Ahead of a looming deadline to reunite immigrant children with their parents, the federal government is performing DNA tests on migrant families. But critics are calling the action a privacy violation.
Nearly 3,000 migrant children who were separated from their families under the U.S.' zero-tolerance immigration policy are still in government custody, according to Health and Human Services Secretary Alex Azar. He said Thursday that none of those children have been reunited with their families since a court set a deadline to reunite at least some families by next Tuesday.
At least one woman, however, was reunited with her 8-year-old child Thursday.
To expedite the process, officials are using DNA tests. They're meant to keep adult migrants from claiming children who aren't theirs. One official said, "It is not uncommon for children to be trafficked or smuggled by those claiming to be parents." It's not clear if the process requires consent or if the DNA will be stored in a database.

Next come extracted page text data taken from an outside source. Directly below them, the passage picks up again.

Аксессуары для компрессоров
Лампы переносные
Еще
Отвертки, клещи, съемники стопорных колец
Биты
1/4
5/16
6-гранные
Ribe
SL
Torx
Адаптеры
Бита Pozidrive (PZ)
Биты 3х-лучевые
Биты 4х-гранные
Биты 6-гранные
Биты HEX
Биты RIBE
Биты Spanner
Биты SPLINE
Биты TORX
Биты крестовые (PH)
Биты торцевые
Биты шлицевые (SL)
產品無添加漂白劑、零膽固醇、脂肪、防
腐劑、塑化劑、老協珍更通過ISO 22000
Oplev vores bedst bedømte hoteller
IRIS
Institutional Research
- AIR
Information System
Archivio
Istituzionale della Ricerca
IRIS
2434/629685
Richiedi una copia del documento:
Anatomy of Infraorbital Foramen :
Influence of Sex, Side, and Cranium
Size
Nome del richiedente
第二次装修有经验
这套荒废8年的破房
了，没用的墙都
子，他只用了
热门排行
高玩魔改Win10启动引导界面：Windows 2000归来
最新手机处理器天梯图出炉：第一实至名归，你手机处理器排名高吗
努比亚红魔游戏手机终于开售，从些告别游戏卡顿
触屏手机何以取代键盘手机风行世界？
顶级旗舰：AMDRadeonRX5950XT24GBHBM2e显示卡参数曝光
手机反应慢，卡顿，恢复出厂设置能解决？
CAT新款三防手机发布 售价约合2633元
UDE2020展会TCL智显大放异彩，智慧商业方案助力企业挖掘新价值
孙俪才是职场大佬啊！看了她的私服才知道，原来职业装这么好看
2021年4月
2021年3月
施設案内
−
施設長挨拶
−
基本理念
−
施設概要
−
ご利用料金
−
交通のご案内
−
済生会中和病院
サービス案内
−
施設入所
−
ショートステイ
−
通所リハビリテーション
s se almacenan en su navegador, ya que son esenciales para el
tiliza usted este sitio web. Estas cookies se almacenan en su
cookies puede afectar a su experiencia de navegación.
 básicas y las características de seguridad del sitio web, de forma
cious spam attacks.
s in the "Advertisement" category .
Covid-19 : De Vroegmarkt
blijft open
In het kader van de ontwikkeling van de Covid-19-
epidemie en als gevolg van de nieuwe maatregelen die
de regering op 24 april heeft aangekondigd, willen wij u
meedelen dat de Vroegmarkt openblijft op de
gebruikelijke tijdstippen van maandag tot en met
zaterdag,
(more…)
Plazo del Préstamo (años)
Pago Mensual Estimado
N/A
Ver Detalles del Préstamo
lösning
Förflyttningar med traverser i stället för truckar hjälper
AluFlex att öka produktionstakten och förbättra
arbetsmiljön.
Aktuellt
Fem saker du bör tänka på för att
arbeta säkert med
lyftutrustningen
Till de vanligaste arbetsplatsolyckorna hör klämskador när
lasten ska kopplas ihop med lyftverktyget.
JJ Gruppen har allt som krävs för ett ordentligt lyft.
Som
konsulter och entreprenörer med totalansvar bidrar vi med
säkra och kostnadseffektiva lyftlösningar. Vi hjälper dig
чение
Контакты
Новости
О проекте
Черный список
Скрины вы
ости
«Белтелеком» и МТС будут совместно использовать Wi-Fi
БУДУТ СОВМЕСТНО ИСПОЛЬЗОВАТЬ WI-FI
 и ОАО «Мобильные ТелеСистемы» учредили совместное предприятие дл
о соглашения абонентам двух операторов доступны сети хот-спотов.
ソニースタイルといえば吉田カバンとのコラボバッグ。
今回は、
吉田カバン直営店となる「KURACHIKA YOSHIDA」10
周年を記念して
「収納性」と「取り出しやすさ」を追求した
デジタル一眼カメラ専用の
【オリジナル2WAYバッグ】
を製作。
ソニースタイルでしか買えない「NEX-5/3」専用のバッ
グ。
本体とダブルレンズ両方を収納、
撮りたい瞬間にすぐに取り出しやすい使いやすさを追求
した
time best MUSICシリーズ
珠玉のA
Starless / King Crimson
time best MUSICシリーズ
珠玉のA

RAICES, a nonprofit legal aid group for immigrants, says the process allows the government to surveil the children "for the rest of their lives." It also claimed the need to conduct DNA tests demonstrates incompetence on the administration's part, saying "they never registered parents and children properly."
The Trump administration has until Friday to allow all children to speak to their guardians by phone. Children under 5 must be reunited with their guardians by Tuesday, July 10, and all minors must be by July 26.